→ **Brief A**
In the excerpt below, which debates science and evolution, what type of science does the text say evolution uses?

→ **Excerpt provided**
Think of the various CSI series on TV. They make a narrative of what happened in the past from facts. The facts (observations in the present) are used to demonstrate that the narrative happened. Evolution uses the same type of science as forensics.
The difference is that forensic detectives use evidence to connect crimes to people who are known to exist and whose whereabouts at certain times are traceable,whereas evolutionists use evidence to trace out lineages which cannot be known to have existed,because the reproductive links and compatibility between dead species cannot be observed.
I was talking about observations, not "explanations". If we are going to discuss, then you need to pay attention to what I am saying. Science restricts itself to intersubjective observations.
And I was contradicting your statement when I said that science restricts itself only to naturalistic explanations.
Intersubjectivity is a psychoanalytical concept.
The statement you made doens't make any sense. What does happen is that science is restricted to the "natural" component of an explanation. Christian belief is that God sustains all that is "natural". Nothing "natural" happens except by the will of God. Science can't test this supernatural component.
The fact that science cannot test the supernatural is besides the point.
Science is not limited to experimentation and conclusions drawn from it. There is also much speculation which cannot be verified. Explanations for the workings of nature ought to be logical,fitting effects to proper causes. And if an explanation that uses natural causes alone does not add up,we ought to have recourse to what else we know,or can know,about nature apart from scientific research,namely,God's power in it. If it is reasonable to believe that God is involved with the natural world,our knowledge of God and his relations with nature ought to be brought to bear upon our explanations.
You do realize you just contradicted yourself above, don't you?
Again, that is not what I said. I am talking about intersubjective observations. Everything you have stated involves objective, intersubjective observations.
Those theories involve much unverifiable and illogical speculation.
Actually, that is not the among the critieria of a successful theory. This is the heart of the scientific method:
"...what we learned in school about the scientific method can be reduced to two basic principles.
"1. All our theory, ideas, preconceptions, instincts, and prejudices about how things logically ought to be, how they in all fairness ought to be, or how we would prefer them to be, must be tested against external reality --what they *really* are. How do we determine what they really are? Through direct experience of the universe itself." Kitty Ferguson, The Fire in the Equations, pg. 38.
Direct experience and testing of physical things does not by itself determine what they are or what causation is involved. We know what really is through reason and logical thinking,as well as through sense experience and experimentation. The logic I am talking about takes into account sense experience and experimentation,but also corrects and criticizes them.
The idea that we can best know reality by sticking with empiricism and experimentation is itself a misguided preconception and prejudice. We are not closer to the truth of reality by suppressing reason and reducing knowledge to sense experience.

→ **Brief B**
From the listing below, pick out every line that contains the string "minuten". Case counts.

→ **Data for processing**
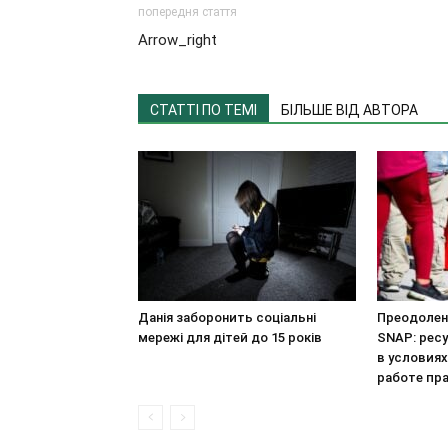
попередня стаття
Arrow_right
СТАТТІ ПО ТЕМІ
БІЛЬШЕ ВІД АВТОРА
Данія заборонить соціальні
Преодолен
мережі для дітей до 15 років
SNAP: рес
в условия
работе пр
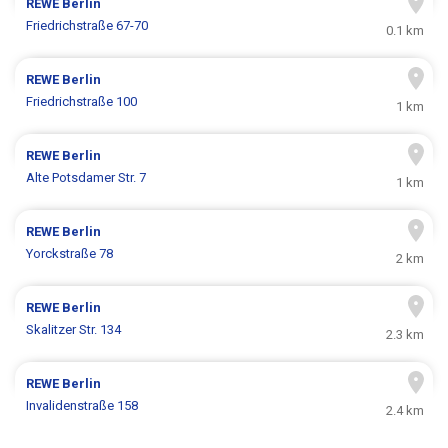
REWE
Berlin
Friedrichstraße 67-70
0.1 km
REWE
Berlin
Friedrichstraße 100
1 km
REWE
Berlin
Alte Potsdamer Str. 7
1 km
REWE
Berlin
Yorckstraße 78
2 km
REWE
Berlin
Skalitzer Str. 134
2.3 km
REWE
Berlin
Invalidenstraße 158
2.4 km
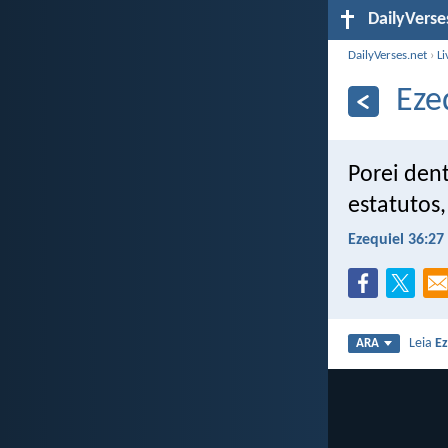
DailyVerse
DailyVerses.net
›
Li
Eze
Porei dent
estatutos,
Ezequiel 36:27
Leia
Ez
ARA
* * *
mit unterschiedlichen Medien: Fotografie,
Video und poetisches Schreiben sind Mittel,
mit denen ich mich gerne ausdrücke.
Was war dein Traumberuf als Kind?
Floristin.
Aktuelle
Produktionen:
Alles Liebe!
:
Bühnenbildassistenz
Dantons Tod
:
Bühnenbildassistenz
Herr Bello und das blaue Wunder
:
...
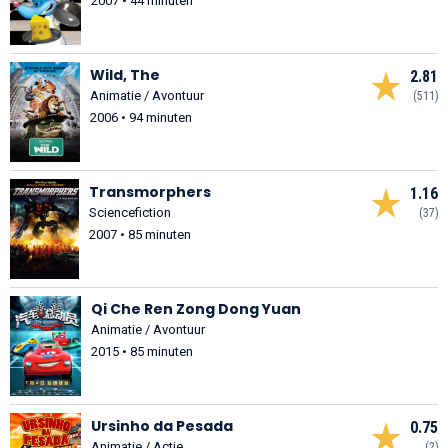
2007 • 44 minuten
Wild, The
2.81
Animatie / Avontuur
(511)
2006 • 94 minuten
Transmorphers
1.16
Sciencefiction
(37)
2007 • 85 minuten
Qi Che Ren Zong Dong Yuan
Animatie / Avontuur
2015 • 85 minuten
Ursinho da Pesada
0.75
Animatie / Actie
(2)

→ **Your solution A**
The same type of science as forensics.

→ **Your solution B**
2007 • 44 minuten
2006 • 94 minuten
2007 • 85 minuten
2015 • 85 minuten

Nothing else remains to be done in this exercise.